Question

Study the sequences (0, 6, 12, 18, 24, . . .) and (1, 6, 36, 216, 1,296, . . .), and answer these questions:

Which of the two sequences is an arithmetic sequence?
What is the common difference of the arithmetic sequence?
Can you think of any other mathematical relationship that exhibits a common difference between numbers?

Answer 1

Answer: In the first sequence, subtracting the previous term from each term starting from the second one gives these values:

6 – 0 = 6, 12 – 6 = 6, 18 – 12 = 6, and 24 – 18 = 6.

The difference of the terms is constant. This sequence is an arithmetic one, with the common difference being 6.

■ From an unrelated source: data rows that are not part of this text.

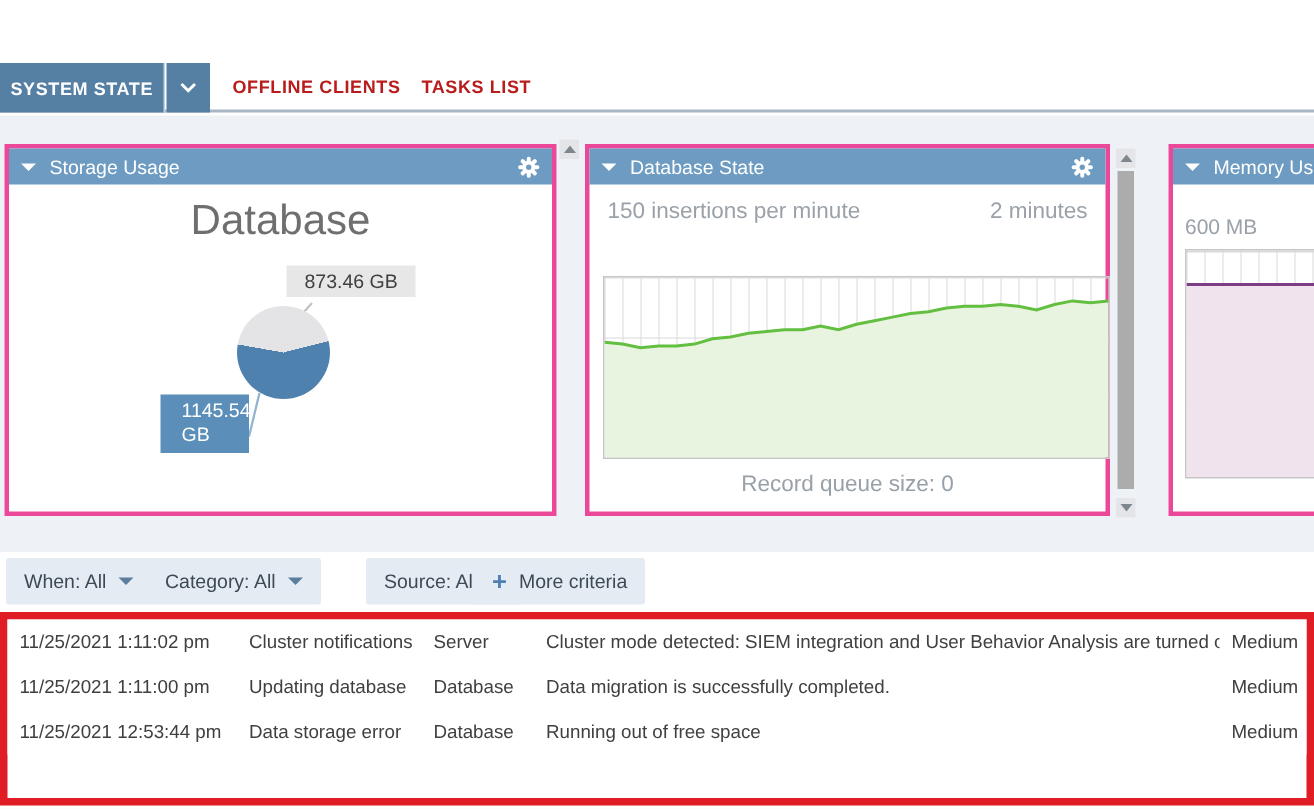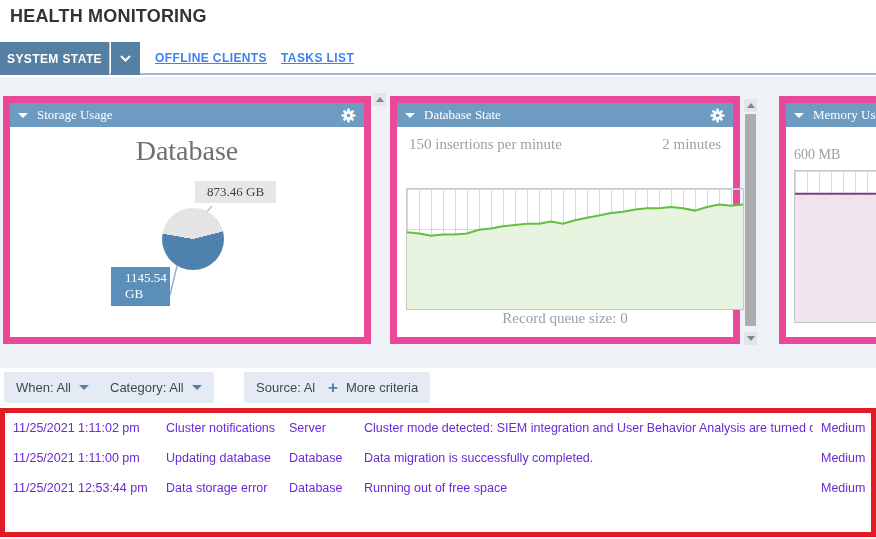--- a/index.html
+++ b/index.html
@@ -12,27 +12,27 @@
 
   
   .tabbar { position:absolute; left:0; top:42px; width:876px; height:33px;
     border-bottom:2px solid #a9b6c6; }
   .tab-active { position:absolute; left:0; top:0; width:110px; height:33px; background:#557fa3;
     color:#fff; font-size:12px; font-weight:700; letter-spacing:.4px;
     display:flex; align-items:center; justify-content:center; cursor:pointer;
     border-right:1px solid rgba(255,255,255,.65); }
   .tab-dd { position:absolute; left:111px; top:0; width:29px; height:33px; background:#557fa3;
     display:flex; align-items:center; justify-content:center; cursor:pointer; }
-  .tab-link { position:absolute; top:0; height:33px; line-height:33px; color:#3b82f6;
-    font-size:12px; font-weight:700; letter-spacing:.4px; cursor:pointer;text-decoration:underline; }
+  .tab-link { position:absolute; top:0; height:33px; line-height:33px; color:#b91c1c;
+    font-size:12px; font-weight:700; letter-spacing:.4px; cursor:pointer; }
   .tab-link.t1 { left:155px; } .tab-link.t2 { left:281px; }
 
   
   .widgets-bg { position:absolute; left:0; top:77px; width:876px; height:291px; background:#eef1f5; }
-  .panel { position:absolute; background:#fff; border:7px solid #ec4899;font-family:Liberation Serif, serif; }
+  .panel { position:absolute; background:#fff; border:3px solid #ec4899; }
   .panel-header { height:24px; background:#6d9bc1; color:#fff; font-size:13px;
     display:flex; align-items:center; padding:0 8px; overflow:hidden; white-space:nowrap; }
   .tri-down-w { width:0; height:0; border-left:5px solid transparent; border-right:5px solid transparent;
     border-top:5px solid #fff; margin-right:9px; flex:0 0 auto; }
   .gear { margin-left:auto; flex:0 0 auto; cursor:pointer; display:flex; }
 
   
   #storage-panel { left:3px; top:96px; width:368px; height:248px; }
   .db-title { position:absolute; left:0; top:32px; width:100%; text-align:center;
     font-size:28px; font-weight:300; color:#6f6f6f; }
@@ -82,36 +82,35 @@
     border-top:5px solid #5b7e9e; margin-left:8px; }
   .plus { color:#4e7fb5; font-weight:700; font-size:17px; margin-right:8px; line-height:1; }
 
   
   .events-table { position:absolute; left:0; top:408px; width:876px; height:129px;
     border:5px solid #e01c24; background:#fff; }
   .thead { display:flex; height:30px; background:#557fa3; color:#fff; font-size:13px; font-weight:700; }
   .th { display:flex; align-items:center; padding:0 8px; border-right:1px solid rgba(255,255,255,.85);
     overflow:hidden; white-space:nowrap; cursor:pointer; }
   .th:last-child { border-right:none; }
-  .trow { display:flex; height:30px; align-items:center; font-size:12.5px; color:#6d28d9;
+  .trow { display:flex; height:30px; align-items:center; font-size:12.5px; color:#404040;
     background:#fff; cursor:default; }
   .td { padding:0 8px; overflow:hidden; white-space:nowrap; }
   .c-date { width:153px; flex:0 0 auto; } .c-cat { width:123px; flex:0 0 auto; }
   .c-src { width:75px; flex:0 0 auto; } .c-det { width:457px; flex:0 0 auto; }
   .c-sev { flex:1 1 auto; }
   .c-date.th { justify-content:space-between; }
   .sort-tri { width:0; height:0; border-left:4px solid transparent; border-right:4px solid transparent;
     border-top:5px solid rgba(255,255,255,.9); }
 </style>
 </head>
 <body>
 
 <div id="app">
 
-  <div class="page-title">HEALTH MONITORING</div>
 
   <div class="tabbar">
     <div class="tab-active">
       <span>SYSTEM STATE</span>
     </div>
     <div class="tab-dd">
       <svg width="11" height="7" viewBox="0 0 11 7">
         <polyline points="1,1 5.5,5.5 10,1" fill="none" stroke="#fff" stroke-width="2"></polyline>
       </svg>
     </div>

Just by looking at the terms in the second sequence, (1, 6, 36, 216, 1,296, . . .), it’s clear that the difference of the consecutive terms is not common. This sequence is not an arithmetic sequence because it is based on the multiply by 6 rule.

Like arithmetic sequences, linear equations show a common difference between numbers.

Step-by-step explanation: Edmentum Answer

Answer 2

Explanation:

In the first sequence, subtracting the previous term from each term starting from the second one gives these values: (0, 6, 12, 18, 24, . . .) is an arithmetic sequence.

How to find the common difference in the arithmetic sequence?

Common difference = second term - first term

The difference between the terms is constant. This sequence is an arithmetic one, with the common difference being 6.

Common difference = 6.

Just by looking at the terms in the second sequence,

(1, 6, 36, 216, 1,296, . . .), the difference between the consecutive terms is not common. This sequence is not an arithmetic sequence because it is based on the multiply by 6 rule.

Like arithmetic sequences, linear equations show a common difference between numbers.